In a second series, 64 patients were treated with 100 Gy of orthovoltage RT in 10 fractions (10 Gy per fraction, 5 days per week for 2 weeks).[12] The median follow-up was 15 months (range, 1–96 months). All patients with lentigo maligna melanoma underwent excision of the nodular component of their disease before the start of RT. Among those with lentigo maligna melanoma, there were two local recurrences, at 13 and 44 months, both of which were salvaged surgically. Metastatic disease without a local recurrence developed in one patient.

Data about the effectiveness of RT for more deeply invasive nodular melanomas are limited. In a series of 95 cases, high radiation doses (100 to 110 Gy) were delivered in 6-Gy fractions using superficial 60 kVp x-rays.[13] The 5-year survival rate was 68%, a value similar to that seen with wide local excision, but these observations have not been confirmed in a randomized trial.

Mucosal melanoma

Mucosal melanomas represent about 4% of all melanomas.[14,15] The head, neck, and anorectal and vulvovaginal areas are common sites; less frequent sites are the urethra, gallbladder, esophagus, and small intestine.

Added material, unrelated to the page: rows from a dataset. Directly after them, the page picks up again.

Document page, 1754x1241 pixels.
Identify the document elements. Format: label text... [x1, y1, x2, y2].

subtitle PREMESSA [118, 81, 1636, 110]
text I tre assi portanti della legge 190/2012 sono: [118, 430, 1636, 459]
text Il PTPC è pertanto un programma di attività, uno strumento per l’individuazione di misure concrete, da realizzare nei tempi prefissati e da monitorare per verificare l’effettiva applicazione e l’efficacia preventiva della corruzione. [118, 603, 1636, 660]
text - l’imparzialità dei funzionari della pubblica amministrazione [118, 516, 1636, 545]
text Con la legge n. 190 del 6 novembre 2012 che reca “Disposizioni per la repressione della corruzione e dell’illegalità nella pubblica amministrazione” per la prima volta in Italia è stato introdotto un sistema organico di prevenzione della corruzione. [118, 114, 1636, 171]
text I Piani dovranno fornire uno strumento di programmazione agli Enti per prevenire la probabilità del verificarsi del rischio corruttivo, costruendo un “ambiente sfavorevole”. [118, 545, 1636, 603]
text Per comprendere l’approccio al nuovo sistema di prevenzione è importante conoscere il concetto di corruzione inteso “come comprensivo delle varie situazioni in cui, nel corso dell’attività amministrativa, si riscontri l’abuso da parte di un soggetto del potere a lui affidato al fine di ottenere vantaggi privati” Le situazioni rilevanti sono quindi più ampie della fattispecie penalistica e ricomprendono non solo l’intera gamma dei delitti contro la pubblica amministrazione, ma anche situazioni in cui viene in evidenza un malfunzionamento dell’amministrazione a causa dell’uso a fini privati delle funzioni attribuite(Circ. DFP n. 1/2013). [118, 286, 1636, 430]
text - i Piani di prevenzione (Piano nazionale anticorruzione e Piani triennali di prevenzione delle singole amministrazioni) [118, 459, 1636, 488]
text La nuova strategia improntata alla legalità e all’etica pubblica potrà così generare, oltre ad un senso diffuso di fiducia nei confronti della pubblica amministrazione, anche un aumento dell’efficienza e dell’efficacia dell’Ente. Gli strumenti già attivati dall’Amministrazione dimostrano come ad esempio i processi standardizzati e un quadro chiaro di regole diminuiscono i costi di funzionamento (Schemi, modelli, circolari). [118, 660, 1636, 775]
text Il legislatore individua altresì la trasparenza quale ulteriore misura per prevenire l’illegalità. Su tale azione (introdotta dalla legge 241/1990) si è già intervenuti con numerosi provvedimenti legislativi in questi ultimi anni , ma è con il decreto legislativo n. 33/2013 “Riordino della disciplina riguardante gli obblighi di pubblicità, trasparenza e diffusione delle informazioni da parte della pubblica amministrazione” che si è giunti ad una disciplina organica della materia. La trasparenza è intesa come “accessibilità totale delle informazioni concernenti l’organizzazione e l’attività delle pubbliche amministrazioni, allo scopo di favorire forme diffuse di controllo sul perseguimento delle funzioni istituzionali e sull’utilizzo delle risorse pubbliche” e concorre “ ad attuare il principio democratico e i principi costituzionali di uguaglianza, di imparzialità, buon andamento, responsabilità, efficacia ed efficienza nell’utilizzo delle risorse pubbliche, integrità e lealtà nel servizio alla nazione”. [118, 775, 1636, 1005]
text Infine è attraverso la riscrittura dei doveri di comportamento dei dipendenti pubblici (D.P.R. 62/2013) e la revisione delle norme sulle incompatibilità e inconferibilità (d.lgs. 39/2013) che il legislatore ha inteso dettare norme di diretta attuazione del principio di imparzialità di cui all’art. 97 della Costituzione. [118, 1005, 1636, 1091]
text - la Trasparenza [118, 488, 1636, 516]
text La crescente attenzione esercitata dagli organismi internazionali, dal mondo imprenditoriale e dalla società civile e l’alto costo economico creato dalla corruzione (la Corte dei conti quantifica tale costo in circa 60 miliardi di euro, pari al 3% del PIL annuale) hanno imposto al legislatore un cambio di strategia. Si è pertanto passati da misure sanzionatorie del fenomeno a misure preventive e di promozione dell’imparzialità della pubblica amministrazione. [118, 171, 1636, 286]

Surgery is the first choice of therapy for mucosal melanomas of the head and neck. However, if resection cannot be accomplished, RT may be used to achieve local control.[16] The largest series in this setting included 28 patients with nasal cavity and paranasal sinus tumors.[17] The actuarial local control rate using a treatment schedule of 50 to 55 Gy in 15 to 16 fractions was 49% at 3 years.

Newer techniques, such as intensity-modulated RT[18] and carbon ion therapy,[19,20] may offer advantages, but there are only limited results with the use of these techniques in patients with mucosal melanoma.

Uveal melanoma

RT techniques and results for the treatment of uveal melanoma are a separate topic.[21] Traditionally, uveal melanoma was treated by enucleation of the globe but is now increasingly managed by an eye-preserving option, which saves vision without compromising the life of the patient. More than 90% of eyes now preserved receive some form of RT—most often episcleral brachytherapy and, less frequently, charged-particle irradiation, stereotactic radiotherapy, or radiosurgery.

While RT for uveal melanoma can cause significant side effects and complications, the vast majority of patients can keep their eyes, with some remaining function. This is of significant benefit to quality of life for many patients. The side effects of RT are intimately related to the size of the irradiated tumor; hence, early detection and identification of tumors that need to be treated are critical to improving the functional outcome.